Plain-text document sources
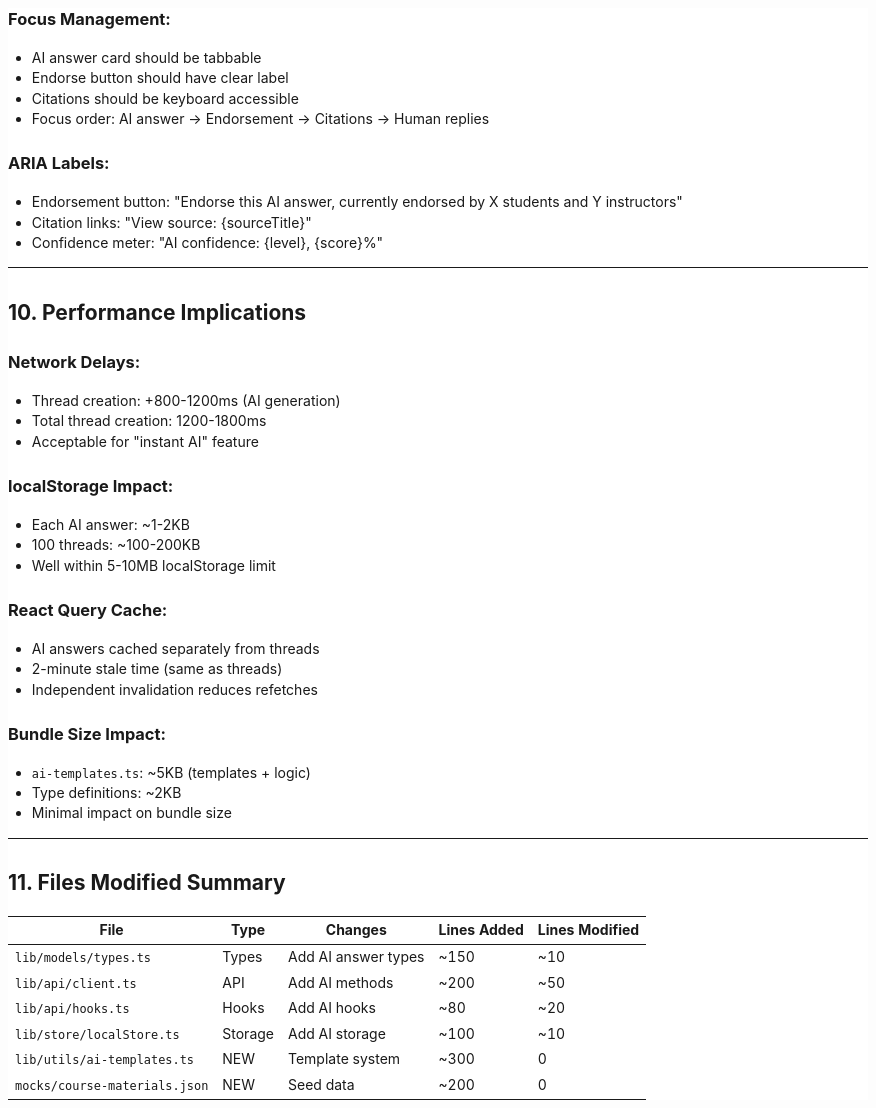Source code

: ### Focus Management:
- AI answer card should be tabbable
- Endorse button should have clear label
- Citations should be keyboard accessible
- Focus order: AI answer → Endorsement → Citations → Human replies

### ARIA Labels:
- Endorsement button: "Endorse this AI answer, currently endorsed by X students and Y instructors"
- Citation links: "View source: {sourceTitle}"
- Confidence meter: "AI confidence: {level}, {score}%"

---

## 10. Performance Implications

### Network Delays:
- Thread creation: +800-1200ms (AI generation)
- Total thread creation: 1200-1800ms
- Acceptable for "instant AI" feature

### localStorage Impact:
- Each AI answer: ~1-2KB
- 100 threads: ~100-200KB
- Well within 5-10MB localStorage limit

### React Query Cache:
- AI answers cached separately from threads
- 2-minute stale time (same as threads)
- Independent invalidation reduces refetches

### Bundle Size Impact:
- `ai-templates.ts`: ~5KB (templates + logic)
- Type definitions: ~2KB
- Minimal impact on bundle size

---

## 11. Files Modified Summary

| File | Type | Changes | Lines Added | Lines Modified |
|------|------|---------|-------------|----------------|
| `lib/models/types.ts` | Types | Add AI answer types | ~150 | ~10 |
| `lib/api/client.ts` | API | Add AI methods | ~200 | ~50 |
| `lib/api/hooks.ts` | Hooks | Add AI hooks | ~80 | ~20 |
| `lib/store/localStore.ts` | Storage | Add AI storage | ~100 | ~10 |
| `lib/utils/ai-templates.ts` | NEW | Template system | ~300 | 0 |
| `mocks/course-materials.json` | NEW | Seed data | ~200 | 0 |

• [THE PROBLEM]: Copy each line above that has the word "Endorsement".

• [SOLUTION TO THIS PROBLEM]:
- Focus order: AI answer → Endorsement → Citations → Human replies
- Endorsement button: "Endorse this AI answer, currently endorsed by X students and Y instructors"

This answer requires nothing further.